According to December 2015 records from the Virginia Department of Environmental Quality — the most recent available — the Atlantic Waste Disposal landfill had an estimated 98 years of remaining capacity at the time. Solid waste permits do not expire in the state. The site's air permit expires in 2019, but renewal is said to be common. According to a spokesperson for New York's Department of Environmental Conservation, the High Acres landfill has about 15 months of remaining constructed capacity and 33 years of unconstructed capacity. The site's solid waste permit expires in July 2023.
DSNY confirmed that Waste Management is responsible for finding alternative disposal sites if the necessary renewals don't occur. In 2016, the company exported 1.2 million tons of waste for DSNY from three existing rail transfer stations in the city and they will eventually be handling an estimated 1.8 million tons once the new MTS contract is in full swing. Covanta has a contract to export waste from one MTS that is operational in Queens and another that is under construction in Manhattan.
A recent analysis by the city's Independent Budget Office estimates that this export system could cost up to $420 million per year by 2021 before eventually decreasing. This could change if the city can make significant progress toward its goal of "zero waste" by 2030, though the investment in multiple long-term contracts and a new MTS network indicates they still expect to be dealing with plenty of refuse by then.

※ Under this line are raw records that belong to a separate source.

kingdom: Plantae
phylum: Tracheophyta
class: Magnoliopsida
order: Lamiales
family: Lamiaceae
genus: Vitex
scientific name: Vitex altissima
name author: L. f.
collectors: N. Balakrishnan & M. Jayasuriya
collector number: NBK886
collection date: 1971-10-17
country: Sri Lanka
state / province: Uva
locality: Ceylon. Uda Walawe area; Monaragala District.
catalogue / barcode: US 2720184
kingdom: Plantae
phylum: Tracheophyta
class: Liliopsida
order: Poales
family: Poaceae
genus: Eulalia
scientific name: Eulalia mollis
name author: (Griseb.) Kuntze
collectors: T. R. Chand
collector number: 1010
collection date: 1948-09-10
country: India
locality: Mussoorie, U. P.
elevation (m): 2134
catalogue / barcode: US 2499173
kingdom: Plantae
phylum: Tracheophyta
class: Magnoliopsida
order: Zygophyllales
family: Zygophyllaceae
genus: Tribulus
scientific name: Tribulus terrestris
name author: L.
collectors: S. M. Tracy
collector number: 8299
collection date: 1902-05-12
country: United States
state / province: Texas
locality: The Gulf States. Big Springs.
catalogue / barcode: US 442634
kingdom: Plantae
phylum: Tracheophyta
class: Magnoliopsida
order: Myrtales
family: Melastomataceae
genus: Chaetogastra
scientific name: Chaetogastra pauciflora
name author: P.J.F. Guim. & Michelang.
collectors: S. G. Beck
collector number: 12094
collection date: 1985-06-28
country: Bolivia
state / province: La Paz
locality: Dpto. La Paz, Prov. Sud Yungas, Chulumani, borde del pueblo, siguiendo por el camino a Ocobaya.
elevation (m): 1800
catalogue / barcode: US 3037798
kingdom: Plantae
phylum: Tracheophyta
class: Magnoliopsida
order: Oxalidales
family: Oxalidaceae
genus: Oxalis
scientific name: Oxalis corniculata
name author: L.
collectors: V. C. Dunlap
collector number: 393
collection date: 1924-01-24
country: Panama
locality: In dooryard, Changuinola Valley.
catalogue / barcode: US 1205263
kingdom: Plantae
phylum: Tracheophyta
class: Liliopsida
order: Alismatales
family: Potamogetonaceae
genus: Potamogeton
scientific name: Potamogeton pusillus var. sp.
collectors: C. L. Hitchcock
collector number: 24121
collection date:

Some have questioned whether the city might attempt to encourage the use of these facilities for commercial waste, possibly as part of a proposed franchise zone system, to help offset the volume reductions that would come from higher diversion rates. While the MTS facilities are permitted to handle commercial waste, they would still have to close during snowstorms because of DSNY's street cleaning duties and could have higher tip fees than private transfer stations. During an interview last month, Commissioner Kathryn Garcia told Waste Dive that DSNY plans to explore all of these questions but her first priority is getting the MTS network completed and fully operational.